Oh sweet baby Jesus.

I want to be turned on. I pray for it to happen. But Little Dean ain’t having it.

As frustration forms a knot in my gut, I mumble another excuse, ask for a rain check, and then stomp toward my car, cursing my dick the entire time.

*

Twenty minutes later, I slide into the back booth at Malone’s. “Sorry I’m late,” I tell Beau. “Practice lasted an extra hour.”

Briar’s starting quarterback shrugs his big shoulders. “No worries. I just got here a couple minutes ago.” To my relief, the glass of dark ale in front of him has barely been sipped.

As I shrug out of my hockey jacket and toss it beside me on the bench seat, a cute brunette waitress wanders over to take my order.

“So whatcha been up to?” Beau asks after she leaves. “I haven’t seen you since midterms ended.”

“I know, man. Our practice schedule has been brutal. We lost every pre-season game and Coach Jensen is shitting a brick.”

“Fuck, I hear ya. Deluca is shitting bricks too,” he admits, referring to his head coach. “We have no chance of making the playoffs. Hell, I’ll be surprised if we even play in a bowl game.” His face is gloomier than I’ve ever seen it, but there’s not much I can offer in terms of reassurance.

The football team already has three losses under their belt. One or two, maybe they could’ve come back from. But three pretty much torpedoes their chances of ranking this season.

Beau’s blue eyes darken as he takes a long swig of beer and chugs nearly half the pint glass. I feel his frustration. I know what it’s like to be an above average player on a below average team. Granted, the hockey season just started and pre-season games don’t count for standings, but our ineffective game play and clumsy practices don’t bode well for the upcoming season.

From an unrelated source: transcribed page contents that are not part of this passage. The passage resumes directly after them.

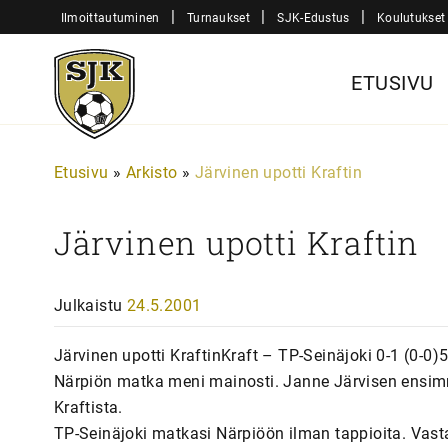
Siirry
|
|
|
Ilmoittautuminen
Turnaukset
SJK-Edustus
Koulutukset
sisältöön
Sjk-
ETUSIVU
Juniorit
Etusivu
»
Arkisto
»
Järvinen upotti Kraftin
Järvinen upotti Kraftin
Julkaistu
24.5.2001
Järvinen upotti KraftinKraft – TP-Seinäjoki 0-1 (0-0
Närpiön matka meni mainosti. Janne Järvisen ensim
Kraftista.
TP-Seinäjoki matkasi Närpiöön ilman tappioita. Vast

On the other hand, we’re three-time national champions, so it’s not like I’ll be crying in my pillow every night if we don’t make it to the playoffs this year. Hell, maybe we’re due for a bad season. Could be the hockey gods’ way of keeping us humble.

Beau’s situation is different, though. Briar recruited him out of high school and he blew everyone away during his freshman year. The coaches actually benched their senior quarterback and named Beau as the starter. He led the team to an undefeated season and took them all the way to the championship game. They lost, sure, but Briar going to the playoffs after more than a decade of being shut out had been a major achievement.

The following year, shit fell apart. Nearly all the star players on the team either graduated or declared early for the draft, leaving Beau with a weak offensive line and an even weaker receiving corps. The team has been racking up losses ever since, which is disheartening in general, but even more so because Beau happens to be an incredibly talented quarterback. Unfortunately for him, he doesn’t have the necessary weapons around him that it takes to win.

“You had the opportunity to transfer in sophomore year,” I remind him. “LSU all but sucked your dick to lure you down there.”

He scowls. “And, what, abandon my team? What kind of asshole does that?”

An asshole who wants to play for the NFL, I want to say, but I bite back the remark. Thanks to the football team’s recent performances, the chances of Beau going high in the draft—or getting drafted at all—are pretty slim. But I suppose his loyalty to Briar is admirable. It definitely speaks to his character, that’s for sure.

“Subject change,” Beau orders. “Now, before I start crying in my Sam Adams.”

As if on cue, the waitress returns to deliver my Coors Light. I’d asked for a bottle instead of a pint glass, and she makes an elaborate show of popping off the cap and passing me the longneck, bending low so I have a perfect view of her cleavage.